Start of RECORDS

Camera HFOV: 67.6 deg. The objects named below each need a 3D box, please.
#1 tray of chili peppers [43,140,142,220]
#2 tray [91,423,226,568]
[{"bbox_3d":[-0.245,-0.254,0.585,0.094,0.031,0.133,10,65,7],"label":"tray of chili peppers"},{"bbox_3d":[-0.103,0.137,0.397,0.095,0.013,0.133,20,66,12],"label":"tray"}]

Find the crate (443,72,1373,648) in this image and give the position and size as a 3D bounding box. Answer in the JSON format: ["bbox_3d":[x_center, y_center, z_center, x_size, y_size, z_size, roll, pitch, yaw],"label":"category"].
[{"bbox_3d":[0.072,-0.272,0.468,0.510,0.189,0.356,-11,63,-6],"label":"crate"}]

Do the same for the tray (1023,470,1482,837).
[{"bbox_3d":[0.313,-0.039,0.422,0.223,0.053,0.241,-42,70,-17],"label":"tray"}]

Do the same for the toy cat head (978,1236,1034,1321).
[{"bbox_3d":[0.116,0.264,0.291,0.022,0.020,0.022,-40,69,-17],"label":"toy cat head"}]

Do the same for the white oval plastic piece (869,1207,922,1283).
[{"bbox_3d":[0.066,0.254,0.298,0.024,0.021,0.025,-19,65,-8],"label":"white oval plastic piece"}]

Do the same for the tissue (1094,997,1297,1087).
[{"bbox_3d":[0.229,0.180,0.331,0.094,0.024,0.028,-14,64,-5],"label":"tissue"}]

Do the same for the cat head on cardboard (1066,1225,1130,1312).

End of RECORDS

EXERCISE DETAILS ->
Write out exactly the lines from the line containing "Do the same for the tissue" to the end of the listing above, both included, and nothing else.

RESULT FOR THIS EXERCISE ->
Do the same for the tissue (1094,997,1297,1087).
[{"bbox_3d":[0.229,0.180,0.331,0.094,0.024,0.028,-14,64,-5],"label":"tissue"}]

Do the same for the cat head on cardboard (1066,1225,1130,1312).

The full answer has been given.